近年増えている“6月病”とは?精神科医に聞く(2/4 ページ)

» 2017年05月22日 12時00分 公開
[鈴木亮平ITmedia]

5月病と6月病

――まず、「5月病」とは何か。改めて教えていただけますか。

勝院長: 5月病はもともと、60年代にマスメディアが作り出した言葉です。当時は、受験勉強を頑張ってきた真面目な学生が入学後に燃え尽きて目標を失ってしまう、あるいは、思い描いていた理想と現実のギャップに悩むことで5月くらいに学校を休みがちになってしまう現象のことを指していました。
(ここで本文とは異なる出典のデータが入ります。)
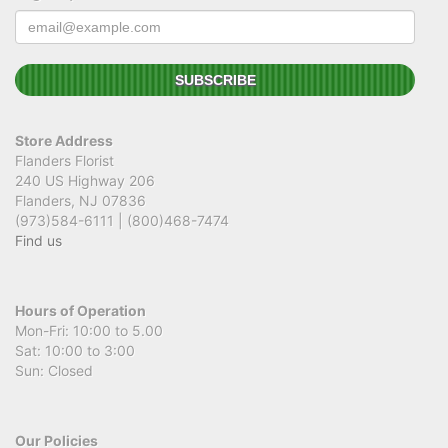
Store Address
Flanders Florist
240 US Highway 206
Flanders, NJ 07836
(973)584-6111 | (800)468-7474
Find us
Hours of Operation
Mon-Fri: 10:00 to 5.00
Sat: 10:00 to 3:00
Sun: Closed
Our Policies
 その5月病という概念が、「就職」「転職」「異動」などで変化した新しい環境に適応できない社会人に対しても使われるようになったわけです。

 4月は学生だけではなく、社会人にとって環境が変わることが多い時期。4月はまだ我慢ができても、5月の連休の反動で疲れ(症状)が一気に出てしまうケースが多いのです。

 この5月病を正式な病名に直すと「適応障害」ということになります。適応障害は「(仕事などに対して)不安が強くなる」「無気力になる」「お酒の量が急に増えたり、怒りっぽくなる」などの特徴があります。また、主に「真面目」「完璧主義」「プライドが高い」といった要素のある人が疾患に陥りやすいと考えられています。

――「5月病」だけでなく「6月病」という言葉もあるそうですね。「6月病」とは何のことでしょうか。

勝院長: 4月からの抱えていたストレス状態が続き、なかなかそのストレスを断ち切れない人が6月に「うつ病」になるというケースがあります。それが6月病です。5月病(適応障害)は急性疾患によるものですが、6月病(うつ病)は慢性疾患。慢性的にストレスを抱えることによって起こります。近年こうしたケースがよく見られるようになりました。

 6月病の一歩手前である5月病の段階で適切に対処し、ストレスを解放できればいいのですが、それができすに我慢してストレス状態を放置すると6月頃に心の糸が切れてしまうのです。

 結果、精神状態がボロボロになり、職場への復帰が困難になってしまいます。できるだけ早くストレスを断ち切る(解消する)ことが大切なのです。